-------- DATA FOR REVIEW

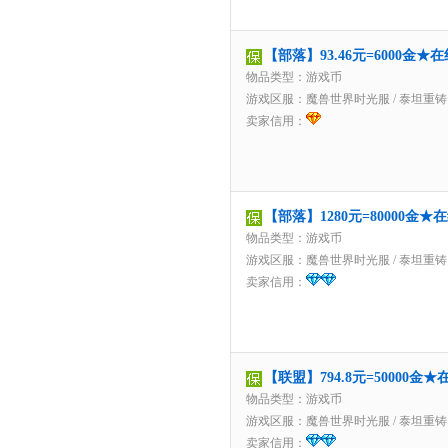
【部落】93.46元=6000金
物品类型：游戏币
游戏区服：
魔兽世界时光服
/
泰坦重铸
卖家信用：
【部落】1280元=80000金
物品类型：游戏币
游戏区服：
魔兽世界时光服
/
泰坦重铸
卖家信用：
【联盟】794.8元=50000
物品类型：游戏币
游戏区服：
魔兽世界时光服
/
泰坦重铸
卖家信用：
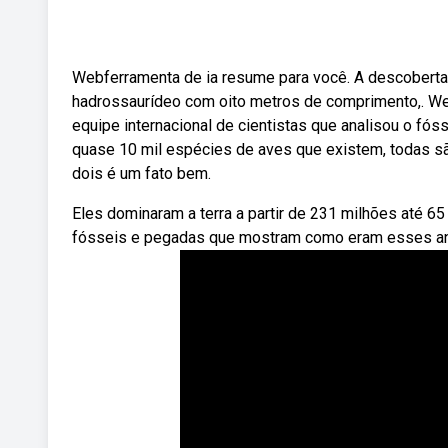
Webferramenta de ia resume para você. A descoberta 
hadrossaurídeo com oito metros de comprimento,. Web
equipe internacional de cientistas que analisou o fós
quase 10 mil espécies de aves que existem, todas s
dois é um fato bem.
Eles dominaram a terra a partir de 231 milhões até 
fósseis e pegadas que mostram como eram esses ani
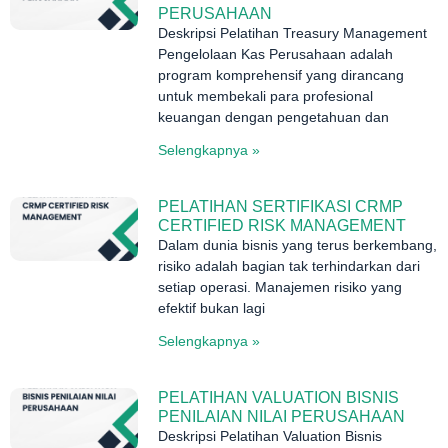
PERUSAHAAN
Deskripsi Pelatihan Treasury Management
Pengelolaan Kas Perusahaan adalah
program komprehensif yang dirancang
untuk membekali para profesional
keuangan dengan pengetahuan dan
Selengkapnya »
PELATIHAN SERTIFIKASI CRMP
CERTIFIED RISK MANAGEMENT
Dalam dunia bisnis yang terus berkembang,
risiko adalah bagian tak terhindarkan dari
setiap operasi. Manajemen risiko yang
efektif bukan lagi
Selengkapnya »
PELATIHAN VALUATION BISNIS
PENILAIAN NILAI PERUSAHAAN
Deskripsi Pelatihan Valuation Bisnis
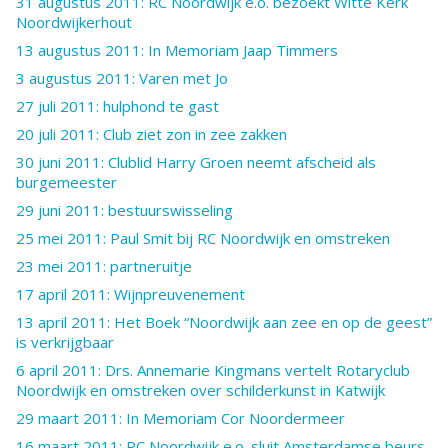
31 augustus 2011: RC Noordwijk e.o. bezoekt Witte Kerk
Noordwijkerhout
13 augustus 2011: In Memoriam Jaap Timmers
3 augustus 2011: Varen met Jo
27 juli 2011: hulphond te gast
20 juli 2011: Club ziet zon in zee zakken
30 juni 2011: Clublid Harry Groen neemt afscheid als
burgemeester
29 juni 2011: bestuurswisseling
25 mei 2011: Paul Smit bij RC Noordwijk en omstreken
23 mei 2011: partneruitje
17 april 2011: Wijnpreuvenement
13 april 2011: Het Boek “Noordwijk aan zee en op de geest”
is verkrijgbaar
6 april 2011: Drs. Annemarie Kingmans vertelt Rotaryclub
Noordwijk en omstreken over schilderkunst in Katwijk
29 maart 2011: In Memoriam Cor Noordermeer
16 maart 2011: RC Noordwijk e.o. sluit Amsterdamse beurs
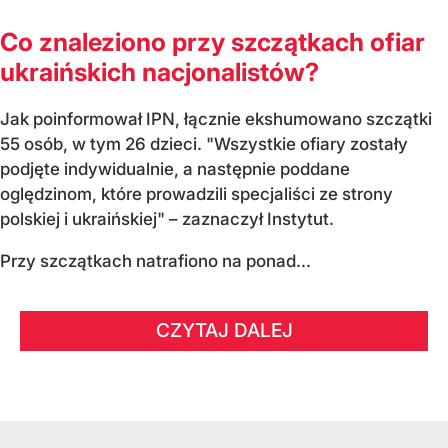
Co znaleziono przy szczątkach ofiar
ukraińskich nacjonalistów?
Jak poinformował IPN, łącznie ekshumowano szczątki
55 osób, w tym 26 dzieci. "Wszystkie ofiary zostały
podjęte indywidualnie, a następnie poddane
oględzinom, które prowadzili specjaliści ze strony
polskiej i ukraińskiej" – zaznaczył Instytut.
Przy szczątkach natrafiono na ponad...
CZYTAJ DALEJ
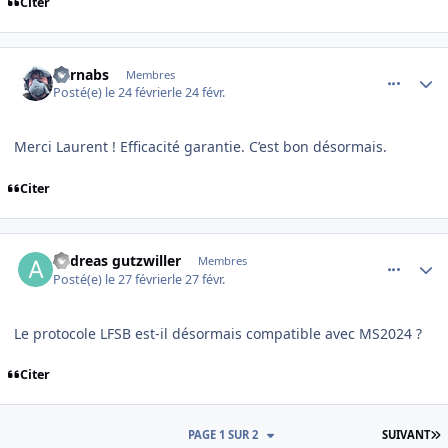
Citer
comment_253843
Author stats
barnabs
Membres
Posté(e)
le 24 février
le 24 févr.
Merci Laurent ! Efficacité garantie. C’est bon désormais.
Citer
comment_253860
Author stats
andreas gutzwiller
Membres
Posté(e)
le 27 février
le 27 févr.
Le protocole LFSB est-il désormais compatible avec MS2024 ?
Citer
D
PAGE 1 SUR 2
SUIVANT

----------------

> [WHAT TO DO] Restate word for word only the lines above from the line containing "20 juli 2011: Club ziet zon in zee zakken" to the line containing "6 april 2011: Drs.", both of them included.

> [RESPONSE]
20 juli 2011: Club ziet zon in zee zakken
30 juni 2011: Clublid Harry Groen neemt afscheid als
burgemeester
29 juni 2011: bestuurswisseling
25 mei 2011: Paul Smit bij RC Noordwijk en omstreken
23 mei 2011: partneruitje
17 april 2011: Wijnpreuvenement
13 april 2011: Het Boek “Noordwijk aan zee en op de geest”
is verkrijgbaar
6 april 2011: Drs. Annemarie Kingmans vertelt Rotaryclub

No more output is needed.